In England, legal education centered around the Inns of Court, which provided a set of institutions for training lawyers. In America, in contrast, virtually all lawyers were — for most of our history — either self-educated or apprenticed as clerks in lawyers’ offices where they were encouraged to “read law” on their own time. Sure, there were some law schools, but until the final decades of the 19th century they didn’t matter all that much. An American lawyer learned the law on his own, and his main — indeed often his only — text was Blackstone’s Commentaries on the Laws of England.
The centrality of Blackstone in legal training, however, created a problem. Blackstone provides a not entirely accurate and not particularly technical summary of the law of England as it existed in the mid-18th century. A lot of this legal learning transferred to an American setting, but a lot of it did not. Hence, American lawyers were in the uncomfortable position of not being able to rely on their main legal reference book. They responded by producing annotated, American editions of Blackstone. These editions would lard Blackstone’s text with footnotes to American cases and brief summaries of how American law had divereged from the law that Blackstone expounded.

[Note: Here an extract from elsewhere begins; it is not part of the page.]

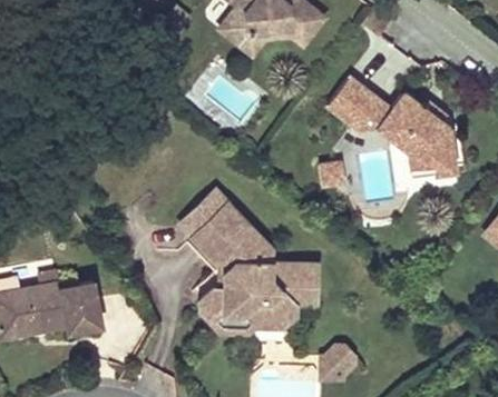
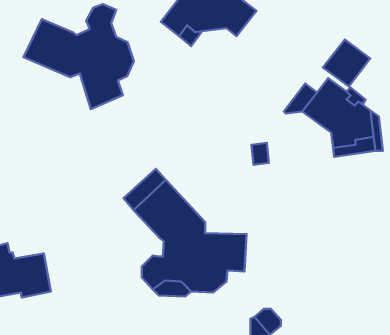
building: none -> [23,4,134,109]
building: [328,75,380,127] -> [323,39,370,87]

My theory is that the experience of reading Blackstone lodged deep within the psyche of American lawyers. They came to expect that the real meat of any secondary legal source was to be found in the footnotes. After all, they had learned American law by reading the footnotes to Blackstone. Not surprisingly, when American lawyers finally got around to developing a publishing medium of their own — the law review — they wrote with footnotes as a central element of their style. Thus, when I send my research assistant off to the library to provide documentation for assertions that I know to be correct, I am not simply pandering to the 3Ls sitting on some future articles committee. I am in some sense recapitulating the tortured course of American legal education.